### Exercise requirements
Each entry below should be output exactly, apart from its images.

--- Supplied records Enclosed Below ---

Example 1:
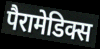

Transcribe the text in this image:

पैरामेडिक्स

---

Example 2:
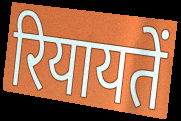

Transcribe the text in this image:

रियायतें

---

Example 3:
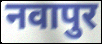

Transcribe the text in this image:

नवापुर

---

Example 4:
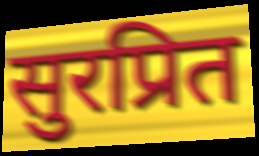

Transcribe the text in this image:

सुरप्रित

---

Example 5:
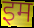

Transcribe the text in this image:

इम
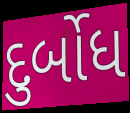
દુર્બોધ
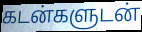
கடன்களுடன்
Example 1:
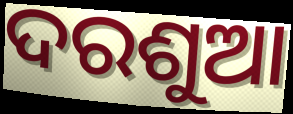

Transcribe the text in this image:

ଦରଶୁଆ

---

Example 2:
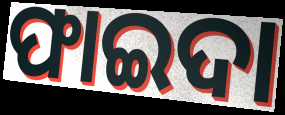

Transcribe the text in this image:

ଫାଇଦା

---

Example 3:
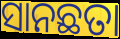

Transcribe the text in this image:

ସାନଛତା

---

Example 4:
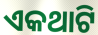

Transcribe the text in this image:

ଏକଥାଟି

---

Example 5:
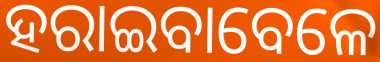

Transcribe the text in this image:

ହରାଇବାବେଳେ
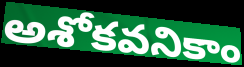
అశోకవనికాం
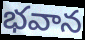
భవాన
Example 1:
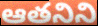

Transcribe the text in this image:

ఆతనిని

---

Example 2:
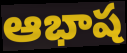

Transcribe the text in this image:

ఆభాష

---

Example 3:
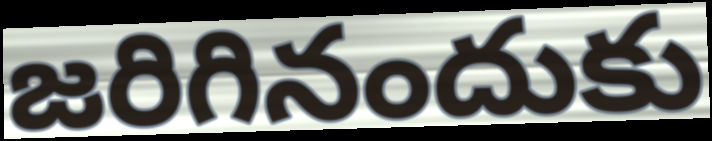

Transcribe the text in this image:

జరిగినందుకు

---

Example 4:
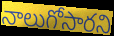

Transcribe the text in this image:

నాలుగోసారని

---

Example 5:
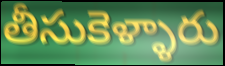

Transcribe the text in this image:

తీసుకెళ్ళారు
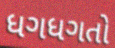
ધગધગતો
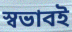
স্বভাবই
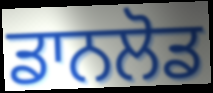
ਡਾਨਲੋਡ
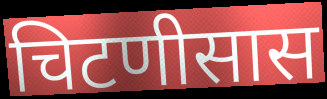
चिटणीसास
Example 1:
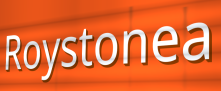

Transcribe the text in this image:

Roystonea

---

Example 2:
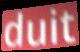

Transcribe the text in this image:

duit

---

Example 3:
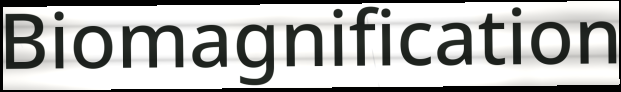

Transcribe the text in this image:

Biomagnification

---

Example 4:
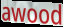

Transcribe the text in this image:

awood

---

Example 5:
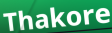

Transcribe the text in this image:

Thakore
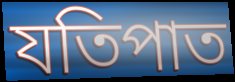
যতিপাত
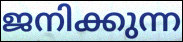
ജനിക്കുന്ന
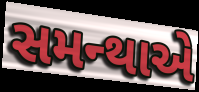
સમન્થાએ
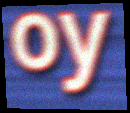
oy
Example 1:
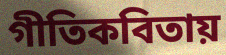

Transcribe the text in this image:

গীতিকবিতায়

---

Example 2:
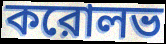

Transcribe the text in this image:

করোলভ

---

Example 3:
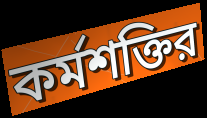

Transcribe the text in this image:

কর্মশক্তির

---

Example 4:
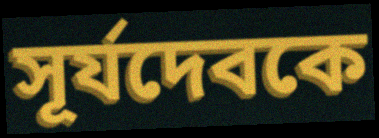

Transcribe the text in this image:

--- End of Enclosed Supplied records ---

### Task solution
Example 1:

Transcribe the text in this image:

पैरामेडिक्स

---

Example 2:

Transcribe the text in this image:

रियायतें

---

Example 3:

Transcribe the text in this image:

नवापुर

---

Example 4:

Transcribe the text in this image:

सुरप्रित

---

Example 5:

Transcribe the text in this image:

इम
દુર્બોધ
கடன்களுடன்
Example 1:

Transcribe the text in this image:

ଦରଶୁଆ

---

Example 2:

Transcribe the text in this image:

ଫାଇଦା

---

Example 3:

Transcribe the text in this image:

ସାନଛତା

---

Example 4:

Transcribe the text in this image:

ଏକଥାଟି

---

Example 5:

Transcribe the text in this image:

ହରାଇବାବେଳେ
అశోకవనికాం
భవాన
Example 1:

Transcribe the text in this image:

ఆతనిని

---

Example 2:

Transcribe the text in this image:

ఆభాష

---

Example 3:

Transcribe the text in this image:

జరిగినందుకు

---

Example 4:

Transcribe the text in this image:

నాలుగోసారని

---

Example 5:

Transcribe the text in this image:

తీసుకెళ్ళారు
ધગધગતો
স্বভাবই
ਡਾਨਲੋਡ
चिटणीसास
Example 1:

Transcribe the text in this image:

Roystonea

---

Example 2:

Transcribe the text in this image:

duit

---

Example 3:

Transcribe the text in this image:

Biomagnification

---

Example 4:

Transcribe the text in this image:

awood

---

Example 5:

Transcribe the text in this image:

Thakore
যতিপাত
ജനിക്കുന്ന
સમન્થાએ
oy
Example 1:

Transcribe the text in this image:

গীতিকবিতায়

---

Example 2:

Transcribe the text in this image:

করোলভ

---

Example 3:

Transcribe the text in this image:

কর্মশক্তির

---

Example 4:

Transcribe the text in this image:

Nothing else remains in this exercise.